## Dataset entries
-----

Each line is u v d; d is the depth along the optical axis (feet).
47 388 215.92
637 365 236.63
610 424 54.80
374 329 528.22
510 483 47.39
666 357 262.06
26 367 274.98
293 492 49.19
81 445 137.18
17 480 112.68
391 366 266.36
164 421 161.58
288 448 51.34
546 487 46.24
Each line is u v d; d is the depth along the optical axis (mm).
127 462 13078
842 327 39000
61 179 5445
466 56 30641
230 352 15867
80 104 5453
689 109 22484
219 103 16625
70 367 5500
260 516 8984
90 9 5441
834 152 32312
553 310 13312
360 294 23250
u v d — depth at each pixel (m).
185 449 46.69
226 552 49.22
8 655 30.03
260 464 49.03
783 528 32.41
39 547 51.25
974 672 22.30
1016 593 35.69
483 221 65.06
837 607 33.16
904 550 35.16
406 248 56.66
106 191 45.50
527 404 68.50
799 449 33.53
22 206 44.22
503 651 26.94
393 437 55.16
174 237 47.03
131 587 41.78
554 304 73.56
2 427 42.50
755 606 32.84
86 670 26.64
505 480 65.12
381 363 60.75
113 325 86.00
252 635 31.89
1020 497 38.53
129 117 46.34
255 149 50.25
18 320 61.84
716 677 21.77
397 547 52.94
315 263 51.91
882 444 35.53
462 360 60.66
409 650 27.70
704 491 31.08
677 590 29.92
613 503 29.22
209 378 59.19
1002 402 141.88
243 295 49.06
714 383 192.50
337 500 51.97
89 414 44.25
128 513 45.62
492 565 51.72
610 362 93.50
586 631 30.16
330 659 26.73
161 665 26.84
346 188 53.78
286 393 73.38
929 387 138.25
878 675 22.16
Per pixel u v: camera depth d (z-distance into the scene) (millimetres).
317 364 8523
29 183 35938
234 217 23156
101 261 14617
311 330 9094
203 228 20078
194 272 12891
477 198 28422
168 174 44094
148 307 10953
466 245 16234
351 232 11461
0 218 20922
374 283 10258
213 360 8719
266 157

-----

Retype all the data, keeping every character the same.

Each line is u v d; d is the depth along the optical axis (feet).
47 388 215.92
637 365 236.63
610 424 54.80
374 329 528.22
510 483 47.39
666 357 262.06
26 367 274.98
293 492 49.19
81 445 137.18
17 480 112.68
391 366 266.36
164 421 161.58
288 448 51.34
546 487 46.24
Each line is u v d; d is the depth along the optical axis (mm).
127 462 13078
842 327 39000
61 179 5445
466 56 30641
230 352 15867
80 104 5453
689 109 22484
219 103 16625
70 367 5500
260 516 8984
90 9 5441
834 152 32312
553 310 13312
360 294 23250
u v d — depth at each pixel (m).
185 449 46.69
226 552 49.22
8 655 30.03
260 464 49.03
783 528 32.41
39 547 51.25
974 672 22.30
1016 593 35.69
483 221 65.06
837 607 33.16
904 550 35.16
406 248 56.66
106 191 45.50
527 404 68.50
799 449 33.53
22 206 44.22
503 651 26.94
393 437 55.16
174 237 47.03
131 587 41.78
554 304 73.56
2 427 42.50
755 606 32.84
86 670 26.64
505 480 65.12
381 363 60.75
113 325 86.00
252 635 31.89
1020 497 38.53
129 117 46.34
255 149 50.25
18 320 61.84
716 677 21.77
397 547 52.94
315 263 51.91
882 444 35.53
462 360 60.66
409 650 27.70
704 491 31.08
677 590 29.92
613 503 29.22
209 378 59.19
1002 402 141.88
243 295 49.06
714 383 192.50
337 500 51.97
89 414 44.25
128 513 45.62
492 565 51.72
610 362 93.50
586 631 30.16
330 659 26.73
161 665 26.84
346 188 53.78
286 393 73.38
929 387 138.25
878 675 22.16
Per pixel u v: camera depth d (z-distance into the scene) (millimetres).
317 364 8523
29 183 35938
234 217 23156
101 261 14617
311 330 9094
203 228 20078
194 272 12891
477 198 28422
168 174 44094
148 307 10953
466 245 16234
351 232 11461
0 218 20922
374 283 10258
213 360 8719
266 157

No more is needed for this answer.